Belang voor de praktijk
Als de ene partner zonder tegenprestatie investeert in de woning van een andere partner, ontstaat er een vergoedingsrecht. Het huwelijksvermogensrecht bepaalt tegenwoordig (artikel 1:87 BW) dat voor het vergoedingsrecht de ‘beleggingsleer' geldt tenzij de gehuwden of geregistreerde partners anders bepalen in huwelijkse voorwaarden.
De beleggingsleer houdt in dat het bedrag van de investering de waardeontwikkeling van de woning waarin geïnvesteerd is volgt. Verdubbelt de waarde van de woning dan verdubbelt ook het vergoedingsrecht en andersom. Het huwelijksvermogensrecht en daarmee de beleggingsleer geldt echter niet voor ongehuwd samenwonenden. Dat zou dus betekenen dat ongehuwd samenwonenden zonder nadere afspraken een nominaal vergoedingsrecht hebben. Het is onder omstandigheden op grond van rechtspraak echter verdedigbaar ook voor ongehuwd samenwonenden de beleggingsleer kan gelden.

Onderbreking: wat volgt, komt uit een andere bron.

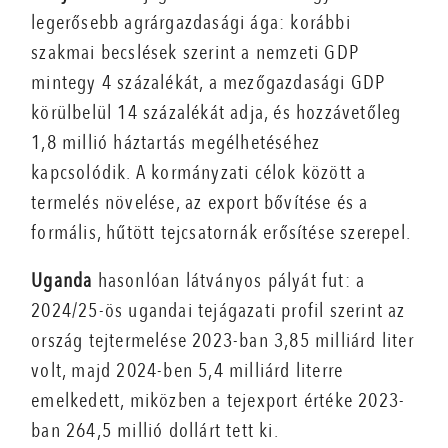
legerősebb agrárgazdasági ága: korábbi
szakmai becslések szerint a nemzeti GDP
mintegy 4 százalékát, a mezőgazdasági GDP
körülbelül 14 százalékát adja, és hozzávetőleg
1,8 millió háztartás megélhetéséhez
kapcsolódik. A kormányzati célok között a
termelés növelése, az export bővítése és a
formális, hűtött tejcsatornák erősítése szerepel.
Uganda
hasonlóan látványos pályát fut: a
2024/25-ös ugandai tejágazati profil szerint az
ország tejtermelése 2023-ban 3,85 milliárd liter
volt, majd 2024-ben 5,4 milliárd literre
emelkedett, miközben a tejexport értéke 2023-
ban 264,5 millió dollárt tett ki.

Meerwaardeclausule is geen (nominaal) vergoedingsrecht
Bij het opstellen van een contractuele bepalingen in een samenlevingscontract is het wel zaak om goed te letten op de formulering. In een recente
uitspraak oordeelde het Hof Amsterdam dat een meerwaardeclausule (een bepaling om de eventuele overwaarde van een woning te delen) in de plaats was gekomen van het nominale vergoedingsrecht van de investerende partner. Omdat de woning in waarde was gedaald, kon deze partner fluiten naar een vergoeding.